** Work to complete **
Below are lines of data, and only some are wanted. Please repeat exactly those from the line that has "728 383 778" through the line that has "1003 902 1010".

Stored data entries

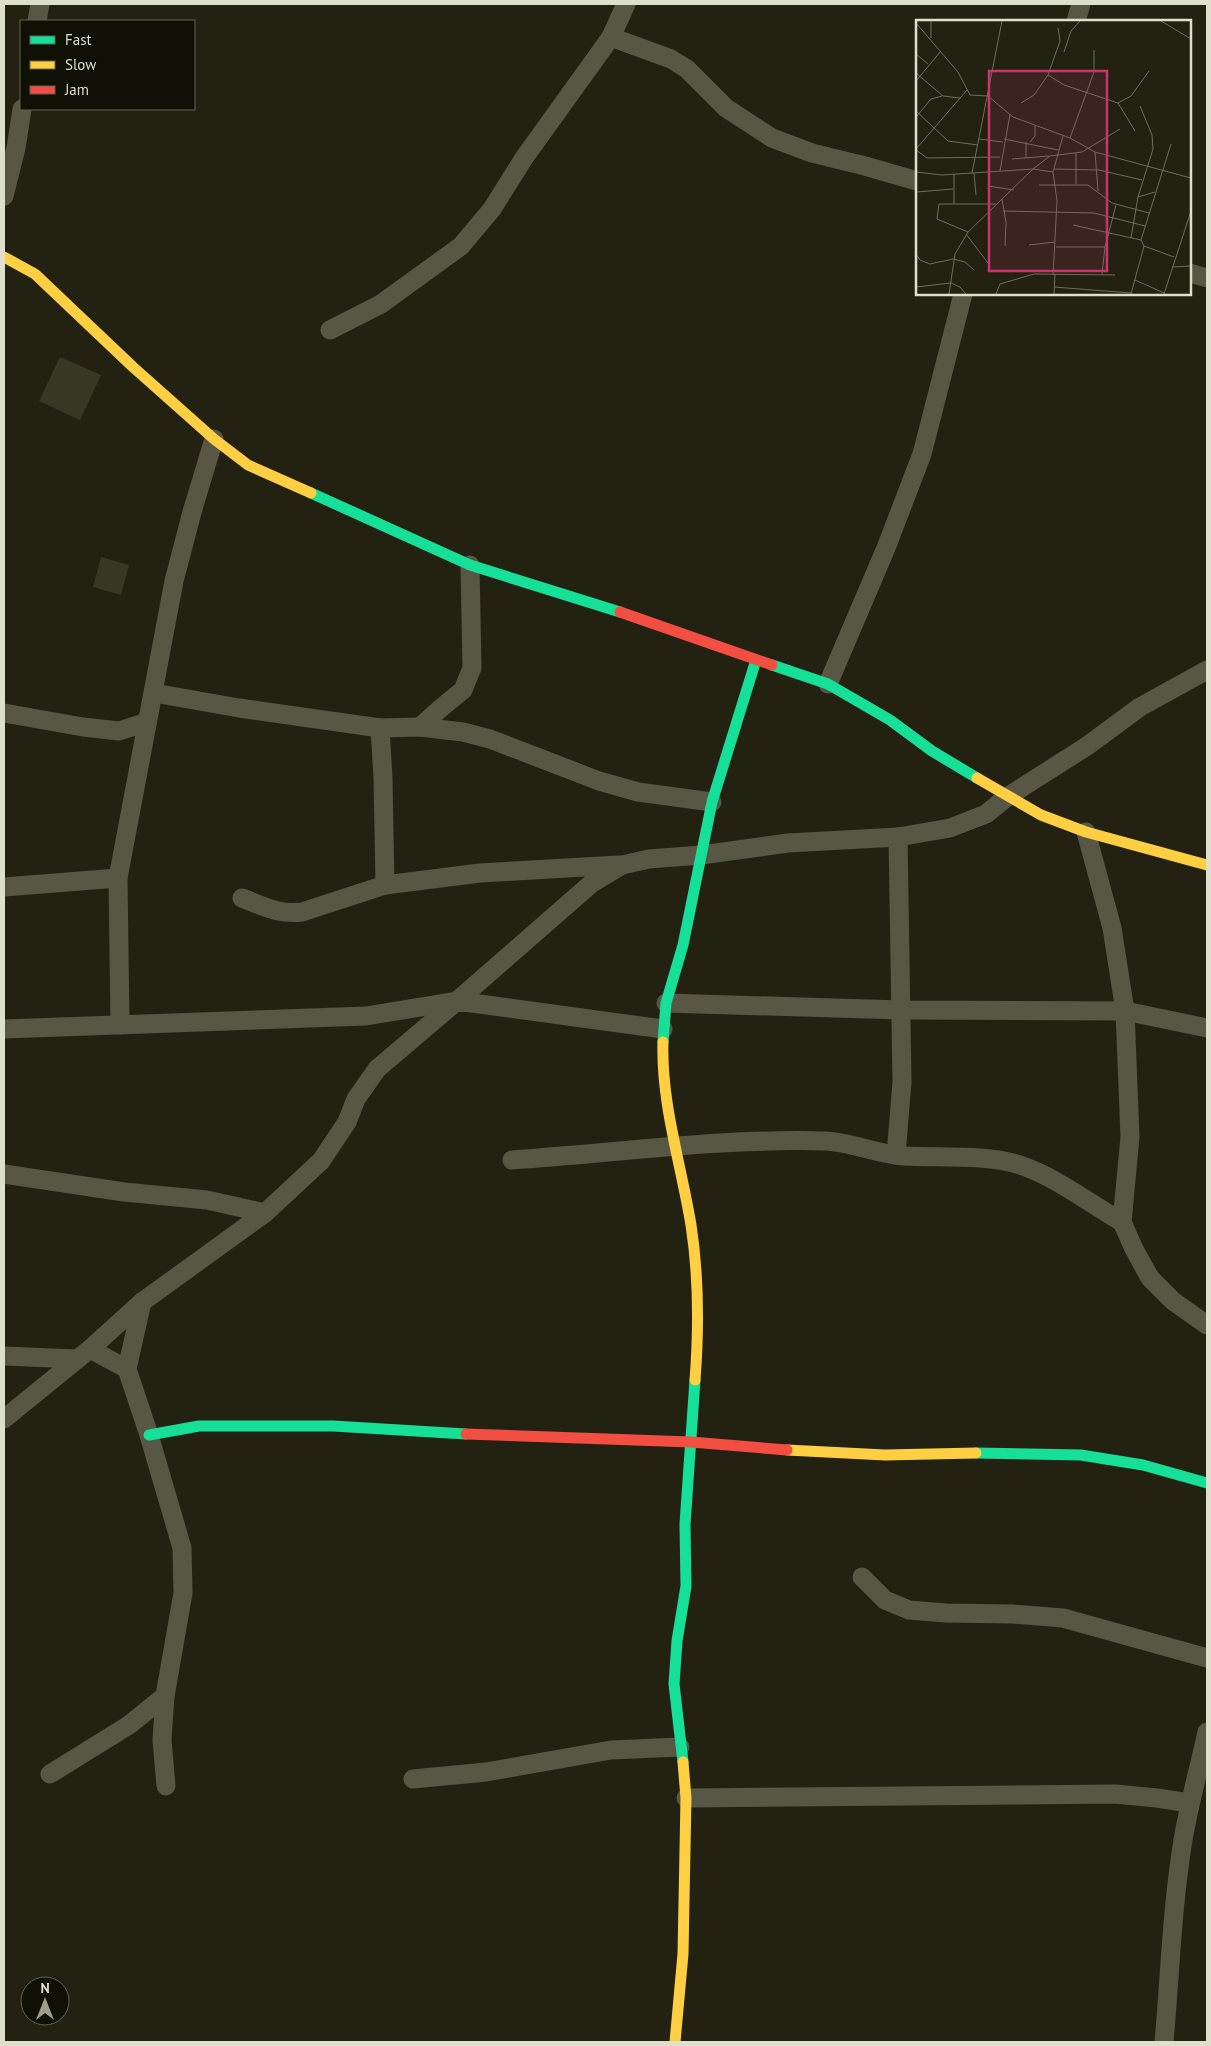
<svg xmlns="http://www.w3.org/2000/svg" width="1211" height="2046" font-family="'PT Sans',sans-serif">
  <rect width="100%" height="100%" fill="#232212"/>
  <!-- building -->
  <g fill="#393826">
    <path d="M60 357 101 375 80 420 39 401Z"/>
    <path d="M101 557 129 565 121 595 93 587Z"/>
  </g>
  <g fill="none" stroke-linecap="round" stroke-linejoin="round">
    <!-- street -->
    <g stroke="#585746" stroke-width="19">
      <path d="M37 21 40 4"/>
      <path d="M1076 21 1081 4"/>
      <path d="M611 37 671 59 687 69 726 108 772 138 812 153 865 166 917 181"/>
      <path d="M4 196 16 148 22 109"/>
      <path d="M1190 273 1207 278"/>
      <path d="M330 330 381 304 461 246 492 209 524 158 611 37 626 4"/>
      <path d="M828 684 886 548 922 454 963 294"/>
      <path d="M154 693 239 708 380 728 420 727 463 732 490 739 599 781 638 792 712 802"/>
      <path d="M4 713 83 727 119 731 147 722"/>
      <path d="M420 727 441 708 463 690 472 668 470 565"/>
      <path d="M380 728 383 778 385 885"/>
      <path d="M1086 832 1112 928 1125 1011 1130 1137 1122 1222 1134 1249 1150 1278 1173 1301 1207 1325"/>
      <path d="M4 887 118 878"/>
      <path d="M242 898C263 906 279 915 302 912L385 885 480 873 619 865"/>
      <path d="M666 1003 902 1010 1125 1011 1207 1028"/>
      <path d="M120 1025 118 878 174 581 192 512 214 439"/>
      <path d="M4 1029 366 1016 457 1001 592 883 622 865 649 859 701 855 788 843 898 837 950 828 986 814 1007 797 1087 746 1140 707 1207 670"/>
      <path d="M896 1155 902 1082 898 837"/>
      <path d="M512 1160C616 1153 721 1138 825 1141 851 1142 877 1154 903 1156 939 1158 987 1154 1020 1165 1056 1177 1089 1203 1122 1222"/>
      <path d="M4 1174 124 1192 207 1200 265 1213"/>
      <path d="M142 1302 127 1369 149 1435 182 1548 183 1593 165 1696 162 1740 166 1786"/>
      <path d="M90 1349 127 1369"/>
      <path d="M4 1356 77 1359"/>
      <path d="M4 1419 90 1349 142 1302 265 1213 321 1161 347 1122 356 1099 377 1069 457 1001 663 1029"/>
      <path d="M862 1577 885 1600 909 1610 946 1613 1012 1614 1063 1618 1207 1658"/>
      <path d="M50 1774 129 1725 165 1696"/>
      <path d="M413 1779 486 1772 611 1750 680 1747"/>
      <path d="M686 1798 1115 1794 1157 1798 1189 1803"/>
      <path d="M1164 2042C1170 1975 1172 1907 1183 1840 1189 1804 1199 1769 1207 1732"/>
    </g>
    <!-- fast -->
    <g stroke="#16e098" stroke-width="11">
      <path d="M311 493 470 565 620 612"/>
      <path d="M772 665 828 684 890 720 932 751 977 778"/>
      <path d="M663 1042 666 1003 683 945 712 802 756 660"/>
      <path d="M149 1435 199 1426H333L466 1434"/>
      <path d="M976 1453 1081 1455 1143 1465 1207 1483"/>
      <path d="M683 1762 674 1684 677 1641 686 1586 685 1524 695 1380"/>
    </g>
    <!-- slow -->
    <g stroke="#ffcf43" stroke-width="11">
      <path d="M4 257 35 274 133 367 214 439 248 465 311 493"/>
      <path d="M977 778 1041 815 1086 832 1207 865"/>
      <path d="M663 1042C661 1103 681 1164 691 1225 699 1277 699 1328 695 1380"/>
      <path d="M787 1450 885 1455 976 1453"/>
      <path d="M675 2042 683 1954 686 1798 683 1762"/>
    </g>
    <!-- jam -->
    <g stroke="#f24e42" stroke-width="11">
      <path d="M620 612 772 665"/>
      <path d="M466 1434 691 1442 787 1450"/>
    </g>
  </g>
  <!-- overview -->
  <g transform="translate(916 20)">
    <rect width="275" height="275" fill="#232212"/>
    <path fill="none" stroke="#6e6e5d" stroke-width="1" d="M245 1 275 19M0 3 42 52 54 75 72 76 97 97 154 118 179 132 275 158M15 18V1M148 32 155 11 164 1M0 34 12 44M0 53 27 76 44 78M132 55 148 65 202 83 219 111M0 61 25 31M105 83 118 75 132 55 144 21 142 8M202 83 215 76 233 51M0 91 32 121 62 125M0 97 15 79 26 76M154 118 178 52V30M63 119 87 122M88 119 142 130M110 122V138M114 122 119 116V106M255 124 225 220 228 226 258 237M0 129 51 70M0 130 11 138 84 137M179 132 182 171M96 139 133 136M138 149 183 150 226 160M84 151 94 94M0 152 26 155 117 149 134 136 166 132 204 109M56 153 86 1M58 153 60 175M160 164V133M123 165H172L196 183 233 193M72 166 98 170M0 172 37 169M222 177 239 172M86 179 90 202 89 226M38 184V154M87 191 178 193 229 206M0 195V234L4 240 14 244 37 239 49 242 58 250M157 205 225 220M52 212 21 199 23 184H80M50 214 72 243M215 218 222 177 237 129 236 115 224 86M113 225 139 222M140 227H189M256 247 274 246M186 254 189 227 200 185M137 255 141 181 137 152 147 116M219 260 248 273M0 267 35 263 44 267 50 274M138 267 215 273M33 274 39 234 52 212 117 149 137 152M80 274 84 264 118 254 199 255M138 274 139 254M215 274 228 226M248 274 275 191"/>
    <path fill="#c6366c" fill-opacity="0.15" stroke="#c6366c" stroke-width="2.5" d="M73 51H191V251H73Z"/>
    <rect width="275" height="275" fill="none" stroke="#dfdfce" stroke-width="2.5"/>
  </g>
  <!-- border -->
  <rect width="1211" height="2046" fill="none" stroke="#dfdfce" stroke-width="10"/>
  <!-- legend -->
  <rect x="20" y="20" width="175" height="90" fill="#111005" stroke="#636355"/>
  <rect x="30" y="36" width="25" height="8" fill="#16e098" stroke="#636355"/>
  <text x="65" y="45" font-size="15" fill="#dfdfce">Fast</text>
  <rect x="30" y="61" width="25" height="8" fill="#ffcf43" stroke="#636355"/>
  <text x="65" y="70" font-size="15" fill="#dfdfce">Slow</text>
  <rect x="30" y="86" width="25" height="8" fill="#f24e42" stroke="#636355"/>
  <text x="65" y="95" font-size="15" fill="#dfdfce">Jam</text>
  <!-- north arrow -->
  <g transform="translate(45 2001)"><circle r="24" fill="#111005" stroke="#636355"/>
  <path d="M0-4L9 19L0 12L-9 19Z" fill="#9d9d8c"/>
  <text y="-8" font-size="14" font-weight="bold" text-anchor="middle" fill="#dfdfce">N</text>
  </g>
</svg>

** Answer to the problem **
      <path d="M380 728 383 778 385 885"/>
      <path d="M1086 832 1112 928 1125 1011 1130 1137 1122 1222 1134 1249 1150 1278 1173 1301 1207 1325"/>
      <path d="M4 887 118 878"/>
      <path d="M242 898C263 906 279 915 302 912L385 885 480 873 619 865"/>
      <path d="M666 1003 902 1010 1125 1011 1207 1028"/>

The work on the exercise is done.